**INSTRUCTION 1:**
In the empty tomb passage, change "strips of linen" to "linen wrappings" and write out the text starting at "3 So Peter and" and ending at "they were staying.".
**INSTRUCTION 2:**
Answer these questions from the empty tomb passage:
(a) Which of the two running to the tomb reached it first?
(b) How many angels did Mary see, and what were they dressed in?
(c) What does "Rabboni" mean?

**EXTRACTED TEXT:**
☆ ☆ ☆ ☆ ☆ ☆ ☆
3 So Peter and the other disciple started for the tomb. 4 Both were running, but the other disciple outran Peter and reached the tomb first. 5 He bent over and looked in at the strips of linen lying there but did not go in. 6 Then Simon Peter came along behind him and went straight into the tomb. He saw the strips of linen lying there, 7 as well as the cloth that had been wrapped around Jesus’ head. The cloth was still lying in its place, separate from the linen. 8 Finally the other disciple, who had reached the tomb first, also went inside. He saw and believed. 9 (They still did not understand from Scripture that Jesus had to rise from the dead.) 10 Then the disciples went back to where they were staying.
11 Now Mary stood outside the tomb crying. As she wept, she bent over to look into the tomb 12 and saw two angels in white, seated where Jesus’ body had been, one at the head and the other at the foot.13 They asked her, “Woman, why are you crying?”“They have taken my Lord away,” she said, “and I don’t know where they have put him.” 14 At this, she turned around and saw Jesus standing there, but she did not realize that it was Jesus.15 He asked her, “Woman, why are you crying? Who is it you are looking for?”Thinking he was the gardener, she said, “Sir, if you have carried him away, tell me where you have put him, and I will get him.”16 Jesus said to her, “Mary.”She turned toward him and cried out in Aramaic, “Rabboni!” (which means “Teacher”).
   17 Jesus said, “Do not hold on to me, for I have not yet ascended to the Father. Go instead to my brothers and tell them, ‘I am ascending to my Father and your Father, to my God and your God.’'8 Mary Magdalene went to the disciples with the news: “I have seen the Lord!” And she told them that he had said these things to her.
“The Unexpected Happened!”
☆ ☆ ☆ ☆ ☆ ☆ ☆
(Data excerpts)
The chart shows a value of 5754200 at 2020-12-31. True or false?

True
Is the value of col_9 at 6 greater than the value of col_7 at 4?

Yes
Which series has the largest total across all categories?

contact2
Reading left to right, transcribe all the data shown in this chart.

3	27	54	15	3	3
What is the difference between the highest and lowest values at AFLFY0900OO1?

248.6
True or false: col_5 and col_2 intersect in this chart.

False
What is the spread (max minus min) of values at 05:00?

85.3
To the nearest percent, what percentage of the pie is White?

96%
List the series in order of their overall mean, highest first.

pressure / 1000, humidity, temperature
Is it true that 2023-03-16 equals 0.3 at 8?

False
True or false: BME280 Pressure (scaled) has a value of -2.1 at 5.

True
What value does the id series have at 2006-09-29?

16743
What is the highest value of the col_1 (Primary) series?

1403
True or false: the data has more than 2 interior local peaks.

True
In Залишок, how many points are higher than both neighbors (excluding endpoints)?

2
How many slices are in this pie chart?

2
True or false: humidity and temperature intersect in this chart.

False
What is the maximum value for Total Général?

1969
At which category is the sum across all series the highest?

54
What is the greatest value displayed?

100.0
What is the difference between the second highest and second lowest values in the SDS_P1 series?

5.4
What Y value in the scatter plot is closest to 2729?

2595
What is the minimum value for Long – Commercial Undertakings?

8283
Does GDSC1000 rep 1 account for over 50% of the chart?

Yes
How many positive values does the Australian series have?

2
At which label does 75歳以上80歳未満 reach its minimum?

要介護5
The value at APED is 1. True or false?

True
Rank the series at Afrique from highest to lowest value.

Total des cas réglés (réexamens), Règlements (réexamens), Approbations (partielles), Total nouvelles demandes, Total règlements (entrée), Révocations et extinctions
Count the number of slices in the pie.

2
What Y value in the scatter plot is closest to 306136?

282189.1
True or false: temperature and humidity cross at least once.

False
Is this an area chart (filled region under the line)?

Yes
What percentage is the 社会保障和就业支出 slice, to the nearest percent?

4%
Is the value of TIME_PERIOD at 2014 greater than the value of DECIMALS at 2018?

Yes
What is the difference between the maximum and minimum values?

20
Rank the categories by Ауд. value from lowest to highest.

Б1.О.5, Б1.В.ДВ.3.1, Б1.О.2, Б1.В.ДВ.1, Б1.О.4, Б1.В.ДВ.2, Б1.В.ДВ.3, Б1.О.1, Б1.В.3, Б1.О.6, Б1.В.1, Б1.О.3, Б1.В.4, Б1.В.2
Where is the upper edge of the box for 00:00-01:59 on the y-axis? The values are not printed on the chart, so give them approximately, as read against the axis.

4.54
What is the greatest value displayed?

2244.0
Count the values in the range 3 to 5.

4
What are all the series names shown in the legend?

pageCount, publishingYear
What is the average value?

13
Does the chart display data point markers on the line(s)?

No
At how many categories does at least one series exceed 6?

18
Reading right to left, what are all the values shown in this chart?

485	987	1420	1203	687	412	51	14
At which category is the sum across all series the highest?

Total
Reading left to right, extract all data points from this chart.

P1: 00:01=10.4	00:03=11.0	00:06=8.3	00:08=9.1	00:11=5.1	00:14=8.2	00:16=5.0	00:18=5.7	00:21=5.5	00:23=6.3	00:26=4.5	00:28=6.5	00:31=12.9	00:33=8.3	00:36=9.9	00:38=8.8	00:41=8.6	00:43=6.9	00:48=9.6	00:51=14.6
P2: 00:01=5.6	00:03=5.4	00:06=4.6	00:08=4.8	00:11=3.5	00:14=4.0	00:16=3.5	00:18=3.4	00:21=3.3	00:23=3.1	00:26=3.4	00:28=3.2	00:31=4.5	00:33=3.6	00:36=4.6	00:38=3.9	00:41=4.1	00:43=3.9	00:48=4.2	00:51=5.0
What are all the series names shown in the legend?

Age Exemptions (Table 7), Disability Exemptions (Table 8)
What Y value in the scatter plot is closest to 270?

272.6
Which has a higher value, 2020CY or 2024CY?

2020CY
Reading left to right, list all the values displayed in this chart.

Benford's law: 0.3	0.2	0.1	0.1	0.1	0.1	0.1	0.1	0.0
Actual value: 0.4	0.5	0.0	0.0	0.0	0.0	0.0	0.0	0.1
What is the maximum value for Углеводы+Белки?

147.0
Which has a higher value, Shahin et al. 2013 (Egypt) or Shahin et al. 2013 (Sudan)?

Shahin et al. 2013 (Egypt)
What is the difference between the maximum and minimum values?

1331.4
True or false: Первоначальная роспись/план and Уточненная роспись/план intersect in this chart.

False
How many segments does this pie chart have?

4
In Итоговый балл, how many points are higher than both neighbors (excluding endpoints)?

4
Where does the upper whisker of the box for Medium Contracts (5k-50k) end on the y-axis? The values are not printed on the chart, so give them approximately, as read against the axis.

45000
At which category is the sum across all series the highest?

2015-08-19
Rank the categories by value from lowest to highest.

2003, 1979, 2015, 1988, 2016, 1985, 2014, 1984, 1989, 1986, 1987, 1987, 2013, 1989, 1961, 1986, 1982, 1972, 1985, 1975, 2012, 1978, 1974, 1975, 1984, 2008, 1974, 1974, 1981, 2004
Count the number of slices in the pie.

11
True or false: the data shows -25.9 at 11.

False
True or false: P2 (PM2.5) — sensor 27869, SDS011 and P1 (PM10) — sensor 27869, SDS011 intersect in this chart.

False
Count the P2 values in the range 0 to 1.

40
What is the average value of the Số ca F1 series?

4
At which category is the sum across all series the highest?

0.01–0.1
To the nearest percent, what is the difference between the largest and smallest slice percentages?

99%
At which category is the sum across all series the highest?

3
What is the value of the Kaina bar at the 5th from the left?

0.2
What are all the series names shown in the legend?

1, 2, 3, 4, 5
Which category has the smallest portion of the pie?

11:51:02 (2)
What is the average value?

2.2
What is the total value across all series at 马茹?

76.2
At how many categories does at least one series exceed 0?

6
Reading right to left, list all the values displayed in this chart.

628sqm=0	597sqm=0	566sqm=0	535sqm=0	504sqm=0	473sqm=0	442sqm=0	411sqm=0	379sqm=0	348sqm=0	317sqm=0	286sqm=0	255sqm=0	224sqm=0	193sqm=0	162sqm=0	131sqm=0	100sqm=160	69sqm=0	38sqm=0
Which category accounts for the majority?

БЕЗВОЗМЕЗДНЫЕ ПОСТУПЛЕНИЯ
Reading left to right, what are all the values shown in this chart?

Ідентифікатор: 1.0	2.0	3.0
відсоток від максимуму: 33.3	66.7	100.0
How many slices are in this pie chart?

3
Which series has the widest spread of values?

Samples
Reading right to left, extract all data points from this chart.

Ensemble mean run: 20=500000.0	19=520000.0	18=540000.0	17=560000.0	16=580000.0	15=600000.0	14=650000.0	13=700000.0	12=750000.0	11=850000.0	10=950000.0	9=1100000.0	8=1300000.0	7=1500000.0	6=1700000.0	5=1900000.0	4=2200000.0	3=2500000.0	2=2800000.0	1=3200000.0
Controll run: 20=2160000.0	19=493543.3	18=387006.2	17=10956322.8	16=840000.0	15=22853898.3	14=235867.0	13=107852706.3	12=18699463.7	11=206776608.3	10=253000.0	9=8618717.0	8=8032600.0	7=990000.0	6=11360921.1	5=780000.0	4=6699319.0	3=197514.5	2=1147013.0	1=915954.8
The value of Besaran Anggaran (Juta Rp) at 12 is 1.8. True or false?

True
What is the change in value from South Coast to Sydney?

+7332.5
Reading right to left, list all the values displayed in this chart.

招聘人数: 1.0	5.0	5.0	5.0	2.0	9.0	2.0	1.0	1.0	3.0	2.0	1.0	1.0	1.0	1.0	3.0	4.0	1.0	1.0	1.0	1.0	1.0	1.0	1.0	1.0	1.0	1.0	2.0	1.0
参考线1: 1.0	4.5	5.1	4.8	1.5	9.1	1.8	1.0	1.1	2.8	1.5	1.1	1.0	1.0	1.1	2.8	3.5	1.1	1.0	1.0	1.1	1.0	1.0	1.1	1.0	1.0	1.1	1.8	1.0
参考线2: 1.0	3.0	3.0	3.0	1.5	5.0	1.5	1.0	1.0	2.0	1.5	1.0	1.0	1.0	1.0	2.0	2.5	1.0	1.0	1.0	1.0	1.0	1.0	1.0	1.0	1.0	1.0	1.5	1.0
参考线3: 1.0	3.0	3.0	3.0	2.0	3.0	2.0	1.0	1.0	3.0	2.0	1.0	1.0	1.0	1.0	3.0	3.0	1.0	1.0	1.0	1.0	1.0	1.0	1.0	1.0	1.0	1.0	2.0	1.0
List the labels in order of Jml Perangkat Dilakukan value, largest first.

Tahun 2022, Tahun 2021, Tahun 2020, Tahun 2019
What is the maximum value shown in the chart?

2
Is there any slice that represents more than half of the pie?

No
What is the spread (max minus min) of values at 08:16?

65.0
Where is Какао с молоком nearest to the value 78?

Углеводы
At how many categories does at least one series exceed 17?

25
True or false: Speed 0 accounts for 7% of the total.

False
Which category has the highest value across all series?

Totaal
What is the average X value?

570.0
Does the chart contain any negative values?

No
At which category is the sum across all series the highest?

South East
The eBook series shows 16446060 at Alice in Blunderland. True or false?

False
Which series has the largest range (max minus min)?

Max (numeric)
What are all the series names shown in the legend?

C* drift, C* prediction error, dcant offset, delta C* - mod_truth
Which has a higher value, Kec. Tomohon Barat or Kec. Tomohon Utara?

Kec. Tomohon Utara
☆ ☆ ☆ ☆ ☆ ☆ ☆
**ANSWER AREA 1:**
3 So Peter and the other disciple started for the tomb. 4 Both were running, but the other disciple outran Peter and reached the tomb first. 5 He bent over and looked in at the linen wrappings lying there but did not go in. 6 Then Simon Peter came along behind him and went straight into the tomb. He saw the linen wrappings lying there, 7 as well as the cloth that had been wrapped around Jesus’ head. The cloth was still lying in its place, separate from the linen. 8 Finally the other disciple, who had reached the tomb first, also went inside. He saw and believed. 9 (They still did not understand from Scripture that Jesus had to rise from the dead.) 10 Then the disciples went back to where they were staying.

**ANSWER AREA 2:**
(a) The other disciple, who outran Peter.
(b) Two angels, in white.
(c) Teacher.